Exercise instructions:
**A.** Rewrite everything from "The Student Leadership" down to "for the class." in the article on the Holden leadership class, swapping "curriculum" for "course of study".
**B.** Please check each statement against the article on the Holden leadership class and answer yes or no, quoting the words that decide it: (i) The class is in its fourth year at the high school. (ii) At Holden, enrollment in the class is limited to student council members. (iii) Burnett developed the curriculum with the Missouri Association of Student Councils.
**C.** Carry on the article about the Holden leadership class after its final sentence.

Holden – Students participating on the Holden Special Olympics Team receive a championship send-off at the high school, like any other sports team.

The support for the Special Olympics athletes is the result of a partnership between a unique high school leadership class and special services students.

The Student Leadership Development Class taught by Sally Burnett took on the partnership as an ongoing project at the school, modeling acceptance and promoting “diversity and inclusion,” and mitigating bullying, Burnett said.

The class, in year four at the high school, focuses on teaching students to unite to identify and address community needs.

Skills taught include communicating effectively in speech and writing; understanding the role of leadership; applying organizational strategies and management skills; and understanding and utilizing problem-solving and conflict resolution skills.

Class curriculum is approved by the Department of Elementary and Secondary Education and is endorsed by the National Association of Secondary School Principals. Students receive practical arts credit for the class.

Principal Ginger Jones said Burnett, a Student Council sponsor, gleaned the idea for the class from a student council conference.

“It was a great idea,” Jones said, adding, Burnett “was the right person to get it started. She has the drive and passion for service to the community to make it happen, and she shows a passion for working with special education students.”

Burnett visited other schools with similar programs and worked with the Missouri Association of Student Councils to develop the curriculum.

“It took a couple of years to get it in place,” Burnett said.

At some schools, enrollment is restricted to student council members, she said. At Holden, about half of the class members are on the student council, but enrollment is open to any eligible upperclassman.

Records shown:
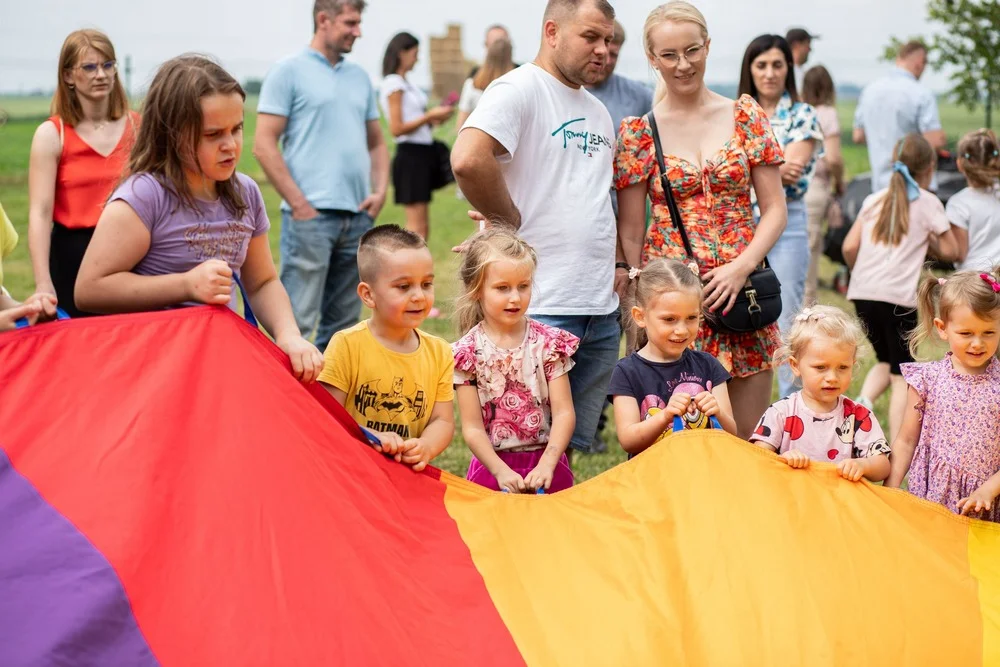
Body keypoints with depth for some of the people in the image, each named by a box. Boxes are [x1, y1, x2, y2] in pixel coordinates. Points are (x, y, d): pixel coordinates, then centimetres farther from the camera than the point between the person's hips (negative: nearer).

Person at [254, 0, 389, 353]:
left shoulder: (359, 77, 18)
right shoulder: (289, 72, -1)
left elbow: (376, 143, 24)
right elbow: (264, 145, -7)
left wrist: (380, 190, 6)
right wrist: (299, 204, -12)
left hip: (358, 218, 7)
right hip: (311, 215, -6)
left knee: (344, 322, 10)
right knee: (296, 320, -9)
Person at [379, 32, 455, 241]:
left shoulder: (405, 83, 18)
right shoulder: (393, 84, -9)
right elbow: (397, 128, -16)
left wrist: (434, 119, 5)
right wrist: (430, 116, -13)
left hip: (422, 153, 10)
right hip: (410, 154, -10)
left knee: (422, 227, 9)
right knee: (417, 226, -11)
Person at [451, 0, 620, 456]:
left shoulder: (598, 112, 18)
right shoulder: (518, 89, -8)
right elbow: (468, 160, -26)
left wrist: (619, 273, 16)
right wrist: (512, 221, -13)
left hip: (601, 311, 8)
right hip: (539, 309, -8)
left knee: (577, 445, 11)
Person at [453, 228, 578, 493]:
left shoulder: (549, 342, -3)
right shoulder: (467, 352, -5)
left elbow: (564, 412, -5)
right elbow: (472, 428, -6)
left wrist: (546, 465, -17)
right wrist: (502, 472, -17)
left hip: (547, 465, 1)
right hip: (492, 466, -1)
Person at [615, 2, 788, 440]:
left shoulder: (745, 116, 5)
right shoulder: (638, 133, 2)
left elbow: (775, 209, 4)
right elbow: (630, 229, 3)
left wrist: (741, 267, -10)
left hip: (741, 288, 2)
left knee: (748, 438, 4)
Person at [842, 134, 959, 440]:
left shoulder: (874, 200, 13)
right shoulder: (928, 202, 2)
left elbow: (849, 247, 7)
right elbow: (950, 250, 1)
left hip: (863, 292, 4)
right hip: (898, 296, -4)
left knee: (887, 362, 22)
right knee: (902, 374, 2)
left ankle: (864, 399, -5)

Answers to the tasks:
**A.**
The Student Leadership Development Class taught by Sally Burnett took on the partnership as an ongoing project at the school, modeling acceptance and promoting “diversity and inclusion,” and mitigating bullying, Burnett said.

The class, in year four at the high school, focuses on teaching students to unite to identify and address community needs.

Skills taught include communicating effectively in speech and writing; understanding the role of leadership; applying organizational strategies and management skills; and understanding and utilizing problem-solving and conflict resolution skills.

Class course of study is approved by the Department of Elementary and Secondary Education and is endorsed by the National Association of Secondary School Principals. Students receive practical arts credit for the class.

**B.**
(i) Yes: "The class, in year four at the high school"
(ii) No: "enrollment is open to any eligible upperclassman"
(iii) Yes: "worked with the Missouri Association of Student Councils to develop the curriculum"

**C.**
Students from other organizations bring different perspectives to the table, she said.

While class membership is open primarily to juniors and seniors who meet criteria and submit an application, exceptions are made for underclassmen to join.

Grades figure into the equation, Burnett said, “But we’re not necessarily looking for National Honor Society candidates.”

Qualifications include good academic standing, leadership ability, good attendance and citizenship.

Candidates also must submit an application stating why they think the leadership class needs them and why they need the leadership class.

Students take the class as an elective, with the option for dual credit offered by some colleges and universities, such as Drury College in Springfield.

Class size is limited to about 12 students per year to assure better interaction among members, Burnett said.

A bigger group diminishes the interaction, which focuses on group dynamics, conflict resolution and project planning and implementation, she said.

The class meets every other day, based on the block scheduling.

Burnett said the class is offered all year rather than just one semester because students “need time to get to know and trust each other” and to implement projects.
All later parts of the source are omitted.